Segment Open
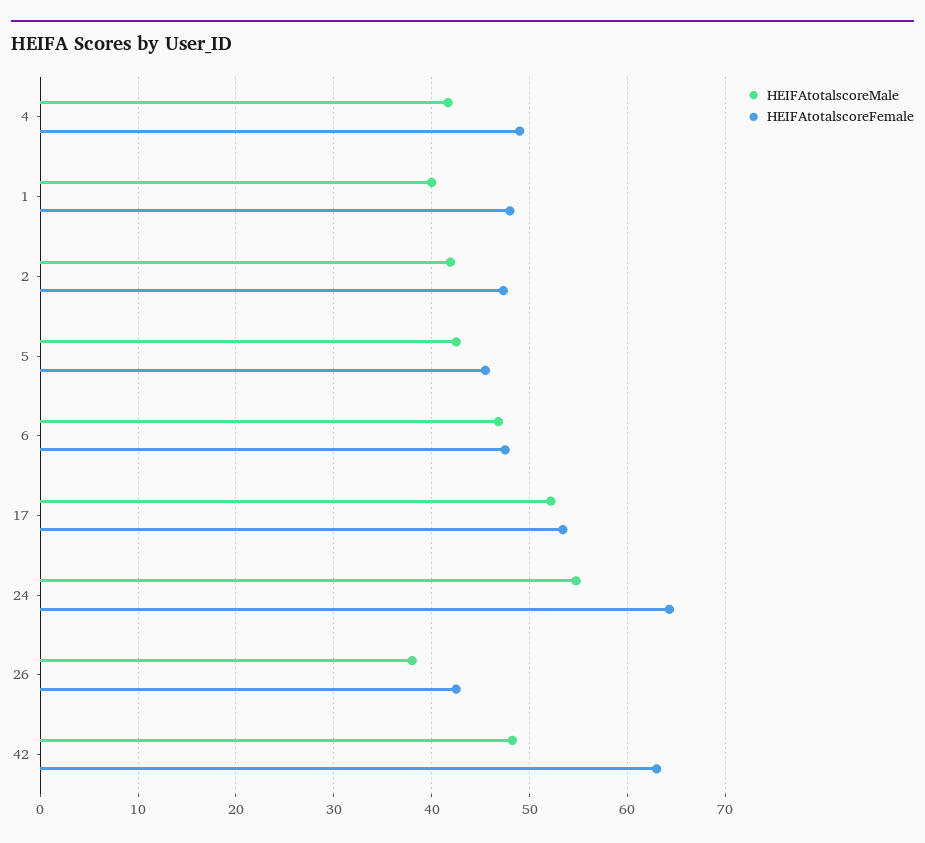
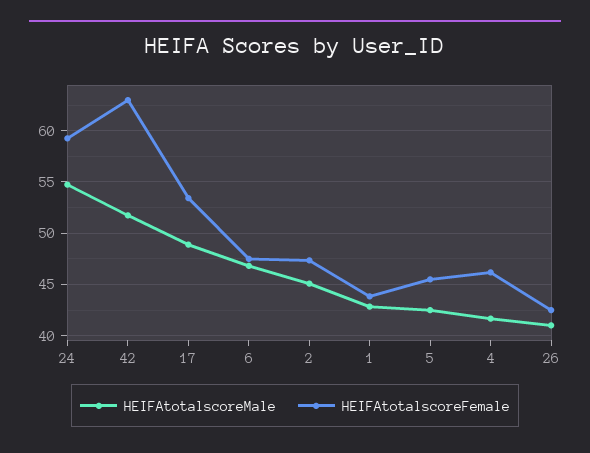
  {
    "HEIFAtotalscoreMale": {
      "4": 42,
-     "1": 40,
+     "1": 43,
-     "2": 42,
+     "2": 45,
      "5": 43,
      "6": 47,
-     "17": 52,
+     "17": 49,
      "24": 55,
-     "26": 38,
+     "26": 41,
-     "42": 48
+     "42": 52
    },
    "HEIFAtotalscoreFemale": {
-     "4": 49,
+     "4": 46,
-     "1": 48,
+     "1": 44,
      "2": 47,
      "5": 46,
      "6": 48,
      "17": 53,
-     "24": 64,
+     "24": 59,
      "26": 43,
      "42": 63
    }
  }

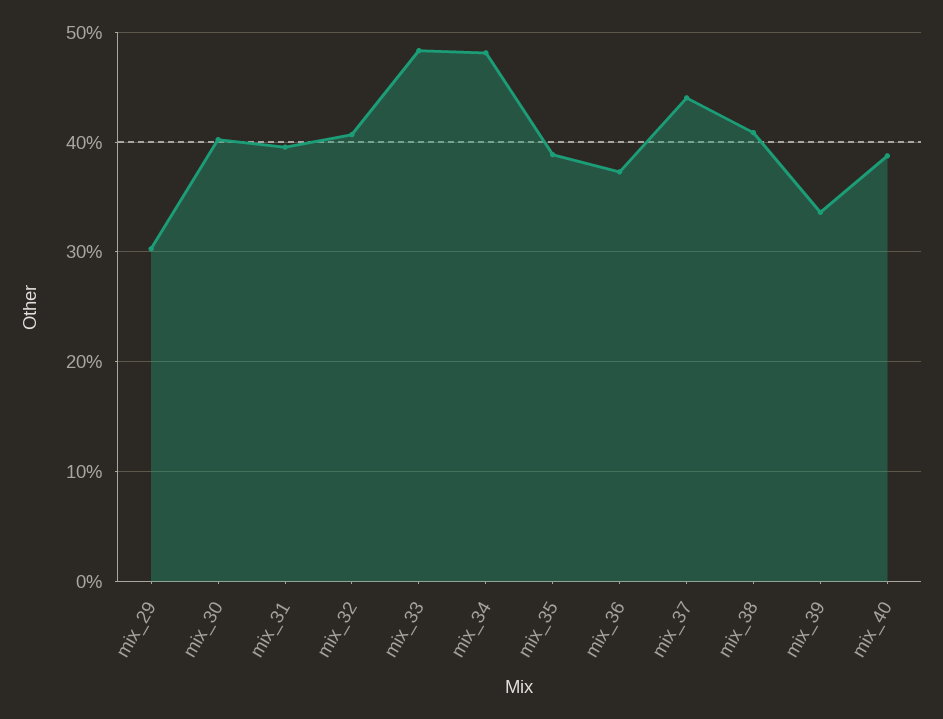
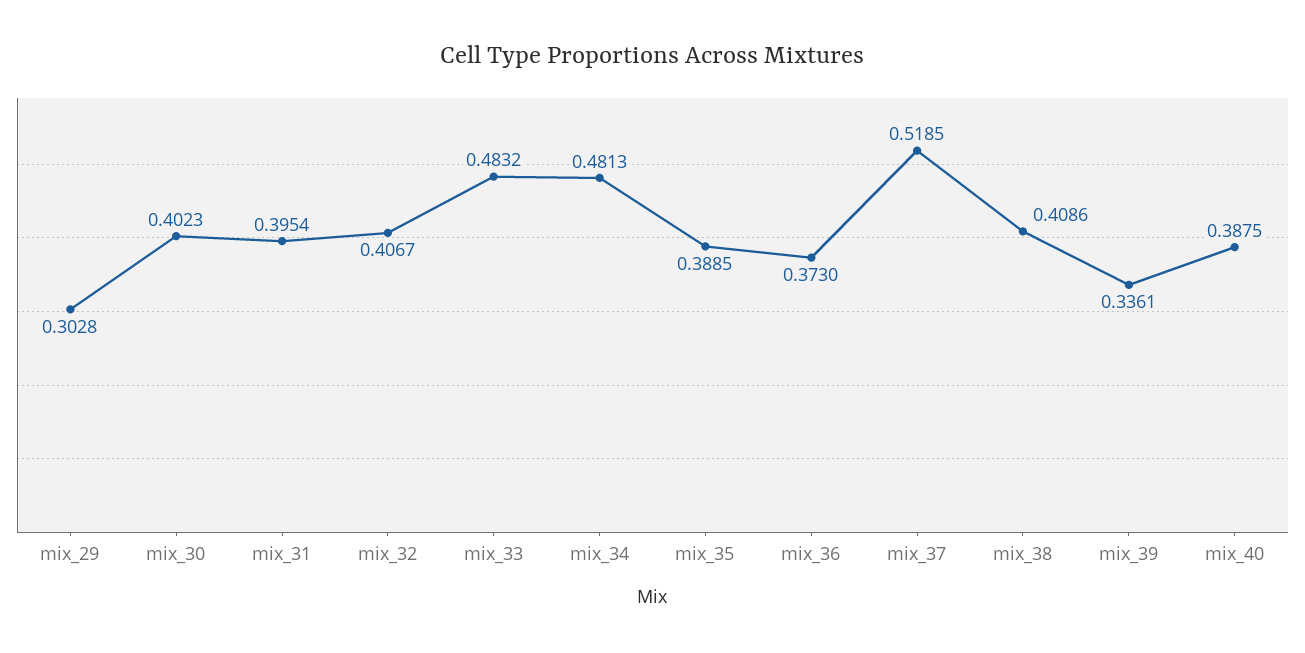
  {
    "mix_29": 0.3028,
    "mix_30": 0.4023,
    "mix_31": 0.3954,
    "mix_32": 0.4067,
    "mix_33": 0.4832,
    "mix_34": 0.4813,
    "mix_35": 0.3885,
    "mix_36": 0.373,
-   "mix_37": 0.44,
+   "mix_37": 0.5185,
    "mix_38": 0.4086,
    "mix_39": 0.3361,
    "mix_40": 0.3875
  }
Segment Closed
[Instruction] Write out every line above again exactly, with the pictures left out.

[Exercise solution]
  {
    "HEIFAtotalscoreMale": {
      "4": 42,
-     "1": 40,
+     "1": 43,
-     "2": 42,
+     "2": 45,
      "5": 43,
      "6": 47,
-     "17": 52,
+     "17": 49,
      "24": 55,
-     "26": 38,
+     "26": 41,
-     "42": 48
+     "42": 52
    },
    "HEIFAtotalscoreFemale": {
-     "4": 49,
+     "4": 46,
-     "1": 48,
+     "1": 44,
      "2": 47,
      "5": 46,
      "6": 48,
      "17": 53,
-     "24": 64,
+     "24": 59,
      "26": 43,
      "42": 63
    }
  }

  {
    "mix_29": 0.3028,
    "mix_30": 0.4023,
    "mix_31": 0.3954,
    "mix_32": 0.4067,
    "mix_33": 0.4832,
    "mix_34": 0.4813,
    "mix_35": 0.3885,
    "mix_36": 0.373,
-   "mix_37": 0.44,
+   "mix_37": 0.5185,
    "mix_38": 0.4086,
    "mix_39": 0.3361,
    "mix_40": 0.3875
  }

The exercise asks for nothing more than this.